Somber stares lifted from coffee mugs.
“Emeline…” Doctor Fleming said. Slowly, he shook his head sideways.
She limped back to Deet, touched her fingertips to his palm. His hand shook. He opened his mouth.
She leaned. “Deet?”
Air escaped from his lips; she whispered his name again. His brow clenched and his hand tightened on her fingertips.
She said, “I’m here.”
His breath came out raspy and weak like fireplace bellows closing on their own accord. “I … prayed…”
Doctor Fleming dozed in a heavily upholstered armchair. Sheriff Heilbrun had departed long ago, stating something about the fire didn’t feel right. He promised Angus a full investigation. Angus said to keep him abreast, then retired upstairs.
It was two a.m.; Jacob and Angus slept upstairs. The storm stopped an hour ago. The air smelled of Deet—smelled of things that ought not burn.
Fleming coughed, resumed snoring.
Emeline crutched
to the front door, then to the porch. The sky was clear and frozen stars blinked. From inside came a gasp and she stumbled back to Deet. His arms stretched stiff. His back tightened and his chin lifted. The veins in his neck pressed against his seeping skin. His eyes were open but unseeing.
She knelt, rested her head on his chest. Her fingertips at his neck. His pulse thumped lighter, weaker; each beat fainter and farther apart. His lungs released. A heartbeat arrived late, and another, but no more.
Thirty Four
The mortician arrived in the morning. He drove Deet away.
Emeline rested in bed all day; Angus didn’t seem to mind handling the arrangements. They’d bury him Thursday morning.
Doctor Fleming had treated Emeline’s burns; they were mild compared to Deet’s, but Fleming slathered balm on her hands and neck and bandaged her, and instructed her to take the Tylenol that he’d given for her leg, which he also took occasion to clean.

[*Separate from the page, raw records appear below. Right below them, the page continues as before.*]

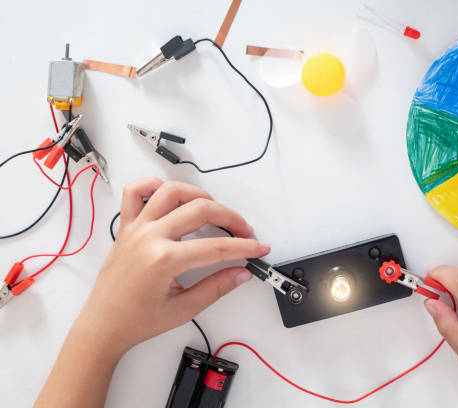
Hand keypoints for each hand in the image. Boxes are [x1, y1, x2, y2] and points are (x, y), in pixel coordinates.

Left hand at [76, 178, 269, 354]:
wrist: (102, 326)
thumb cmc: (137, 321)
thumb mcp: (184, 309)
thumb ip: (217, 287)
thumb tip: (242, 272)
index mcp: (163, 260)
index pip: (216, 247)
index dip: (243, 247)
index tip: (258, 248)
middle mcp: (148, 237)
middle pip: (200, 209)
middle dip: (230, 218)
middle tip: (244, 232)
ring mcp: (136, 228)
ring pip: (171, 191)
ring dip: (199, 195)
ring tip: (215, 211)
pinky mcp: (126, 226)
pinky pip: (135, 192)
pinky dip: (154, 185)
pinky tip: (172, 197)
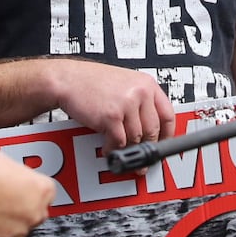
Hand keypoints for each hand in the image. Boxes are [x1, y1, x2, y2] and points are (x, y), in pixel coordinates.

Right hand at [52, 60, 176, 150]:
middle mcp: (140, 93)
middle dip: (146, 147)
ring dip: (127, 148)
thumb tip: (150, 128)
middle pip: (153, 130)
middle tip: (141, 157)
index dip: (167, 135)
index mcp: (147, 84)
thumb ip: (139, 102)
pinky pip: (119, 142)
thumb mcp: (124, 84)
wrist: (67, 79)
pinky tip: (108, 147)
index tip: (162, 145)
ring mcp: (127, 104)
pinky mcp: (111, 117)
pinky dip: (113, 149)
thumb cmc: (91, 82)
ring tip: (120, 150)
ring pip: (136, 138)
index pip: (168, 115)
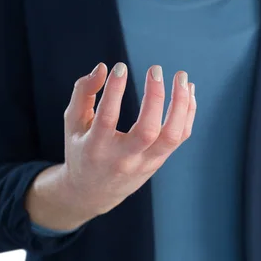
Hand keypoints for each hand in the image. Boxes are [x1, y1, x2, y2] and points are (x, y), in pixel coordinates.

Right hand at [26, 62, 195, 230]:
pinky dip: (188, 113)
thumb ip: (83, 92)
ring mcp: (145, 162)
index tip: (120, 67)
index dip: (115, 91)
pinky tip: (188, 91)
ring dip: (181, 104)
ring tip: (182, 77)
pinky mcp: (159, 161)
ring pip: (171, 136)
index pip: (107, 118)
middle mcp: (123, 158)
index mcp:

Now and again Angus’s croaking-timber voice drifted through the house as he talked on the telephone, and she pressed her hands to her ears. The pain from her burns kept her awake, and a new throbbing in her leg—Fleming said she’d stressed the fracture—siphoned clarity from her thoughts.

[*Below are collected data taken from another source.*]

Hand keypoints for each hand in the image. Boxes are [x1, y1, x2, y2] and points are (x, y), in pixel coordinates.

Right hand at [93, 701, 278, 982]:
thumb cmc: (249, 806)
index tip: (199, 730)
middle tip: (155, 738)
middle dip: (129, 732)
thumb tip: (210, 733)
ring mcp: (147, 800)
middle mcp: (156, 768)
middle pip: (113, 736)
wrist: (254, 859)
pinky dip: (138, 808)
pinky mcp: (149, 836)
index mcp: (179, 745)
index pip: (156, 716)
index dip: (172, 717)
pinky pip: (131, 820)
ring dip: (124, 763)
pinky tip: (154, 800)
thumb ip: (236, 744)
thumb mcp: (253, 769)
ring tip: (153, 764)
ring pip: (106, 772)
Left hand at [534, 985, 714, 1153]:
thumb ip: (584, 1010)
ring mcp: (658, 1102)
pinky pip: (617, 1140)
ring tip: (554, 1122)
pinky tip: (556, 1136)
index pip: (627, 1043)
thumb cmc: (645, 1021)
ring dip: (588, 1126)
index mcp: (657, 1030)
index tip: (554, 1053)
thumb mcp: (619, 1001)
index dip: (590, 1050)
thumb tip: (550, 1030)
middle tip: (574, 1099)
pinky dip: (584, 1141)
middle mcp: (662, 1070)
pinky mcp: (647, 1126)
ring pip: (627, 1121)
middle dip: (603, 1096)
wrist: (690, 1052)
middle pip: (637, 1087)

It was mid-afternoon. Boots clonked on the stairs and a moment later, Angus peered through the open door. A dark circle hung under his eye like a bag of gypsy worms suspended in a silken tree crotch. A splash of color on the flesh at his thumb and forefinger drew her eye—like the brownish green husk of a walnut pod beginning to decay. The skin was turning the color of his teeth.
“Company be here at five. Get off your ass and fix something.”
“Company?”
“Kid renting the house in town.”
“Why is he coming here?”
“Supper. Get to cooking.”
“You cook.”
Angus charged. She shrank against the pillow. He towered over her.
“Ain’t been a week since I lost my arm, and you ain’t doted or said a damn thing. Deet runs into a burning house and the whole world screeches to a fuckin stop. That make sense to you?”